TLDR: This paper identifies a problem where Large Vision-Language Models (LVLMs) often generate unfaithful visual reasoning steps, meaning the visual information they present is inaccurate or ignored, even if the final answer is correct. The authors propose a new learning strategy called Sufficient-Component Cause Model (SCCM) that encourages LVLMs to use visual information that is both sufficient (can independently lead to the correct answer) and minimal (contains no irrelevant details). Experiments show SCCM significantly improves the faithfulness and accuracy of visual reasoning in these models.
Large Vision-Language Models (LVLMs) have made significant strides, particularly with the introduction of Multimodal Chain-of-Thought (MCoT) reasoning. This approach allows AI models to integrate visual information directly into their reasoning process, much like humans do. However, recent research has uncovered a critical issue: the visual information incorporated into MCoT traces is often inaccurate or largely ignored, even when the model ultimately arrives at the correct answer. This phenomenon points to a lack of ‘faithfulness’ in the visual component of the AI’s reasoning.

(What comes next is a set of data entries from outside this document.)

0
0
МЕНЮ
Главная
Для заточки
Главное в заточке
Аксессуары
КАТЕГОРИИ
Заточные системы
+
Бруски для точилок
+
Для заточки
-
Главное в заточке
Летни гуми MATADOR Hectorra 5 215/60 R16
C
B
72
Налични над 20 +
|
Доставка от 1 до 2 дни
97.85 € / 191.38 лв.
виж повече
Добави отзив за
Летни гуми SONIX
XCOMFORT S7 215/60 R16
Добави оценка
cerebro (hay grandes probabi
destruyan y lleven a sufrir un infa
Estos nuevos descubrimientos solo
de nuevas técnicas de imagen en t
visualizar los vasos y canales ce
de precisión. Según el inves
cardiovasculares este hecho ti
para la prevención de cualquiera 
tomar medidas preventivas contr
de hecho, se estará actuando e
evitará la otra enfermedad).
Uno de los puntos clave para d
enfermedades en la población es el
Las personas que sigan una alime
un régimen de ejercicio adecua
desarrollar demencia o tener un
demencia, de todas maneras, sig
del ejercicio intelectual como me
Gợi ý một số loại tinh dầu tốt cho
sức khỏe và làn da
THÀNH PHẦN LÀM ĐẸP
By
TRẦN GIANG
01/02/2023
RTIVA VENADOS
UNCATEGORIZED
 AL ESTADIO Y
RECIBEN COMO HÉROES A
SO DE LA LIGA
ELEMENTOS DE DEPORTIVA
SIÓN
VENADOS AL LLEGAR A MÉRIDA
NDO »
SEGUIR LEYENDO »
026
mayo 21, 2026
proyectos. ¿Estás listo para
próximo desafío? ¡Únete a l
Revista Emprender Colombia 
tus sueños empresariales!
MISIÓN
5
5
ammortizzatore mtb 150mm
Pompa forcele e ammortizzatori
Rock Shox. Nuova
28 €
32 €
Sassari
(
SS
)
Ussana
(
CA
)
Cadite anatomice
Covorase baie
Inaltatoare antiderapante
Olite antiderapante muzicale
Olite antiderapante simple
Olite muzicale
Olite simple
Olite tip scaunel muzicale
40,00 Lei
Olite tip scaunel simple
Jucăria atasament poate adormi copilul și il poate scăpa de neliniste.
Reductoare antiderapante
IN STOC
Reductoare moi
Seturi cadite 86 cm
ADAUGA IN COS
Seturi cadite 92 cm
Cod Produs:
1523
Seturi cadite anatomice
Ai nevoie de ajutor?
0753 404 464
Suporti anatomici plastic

The core problem stems from how these models are trained, specifically the reward design in reinforcement fine-tuning (RFT). Current RFT methods primarily incentivize the mere presence of interleaved vision-text cues, rather than ensuring the correctness or sufficiency of that visual information. This can lead models to include arbitrary or ineffective visual cues, relying instead on textual reasoning to reach a conclusion.
Uncovering the Unfaithfulness
To understand this unfaithfulness, researchers conducted intervention experiments. They measured how much a model’s prediction changed when either its visual or textual ‘thoughts’ were intentionally altered. Surprisingly, predictions remained largely unchanged when visual information was intervened upon, but shifted significantly when textual information was altered. This suggests that visual evidence often plays a minimal role in the model’s actual decision-making process.
Further analysis involved a novel, automated LVLM-based evaluation metric designed to quantify visual faithfulness from two angles: reliability and sufficiency. Reliability assesses whether visual components genuinely support the predicted answer, while sufficiency determines if the visual information alone is enough to correctly answer the query. This evaluation revealed that visual information in current MCoT traces can be both unreliable and insufficient, sometimes even unrelated to the model’s final predictions.
Introducing Sufficient-Component Cause Model (SCCM) Learning
To tackle this issue, a new MCoT learning strategy called Sufficient-Component Cause Model (SCCM) learning has been proposed. This innovative approach aims to make visual components truly ‘sufficient-and-minimal’ causes for correct answers. This means two things:
- The correct answer must be derivable *solely* from the visual components of the MCoT.
- The visual components should contain *no extra information* unrelated to the correct answer, encouraging the tightest possible bounding boxes for visual cues.
A key advantage of SCCM is that it is annotation-free and can be easily integrated into various RFT frameworks. By enforcing both sufficiency and minimality, SCCM encourages robust visual reasoning, reduces over-reliance on textual reasoning, and enhances the overall faithfulness of MCoT. This leads to a more traceable and intuitive understanding of how the model arrives at its predictions.
Also Read:
- Bridging the Modality Gap: New Training Strategies for Balanced AI Reasoning
- Enhancing Trust in Multimodal AI Through Consistent Emotional Explanations
Empirical Success and Future Directions
Empirical results demonstrate that SCCM consistently improves visual faithfulness across a range of fine-grained perception and reasoning benchmarks. Ablation studies further highlighted the crucial role of both the sufficiency and minimality constraints; without minimality, models tended to include excessively large, inefficient visual regions. The code for this research is available here.
This work marks a significant step towards ensuring that Large Vision-Language Models genuinely ‘think with images,’ mirroring human cognitive processes more closely and providing more reliable and interpretable reasoning.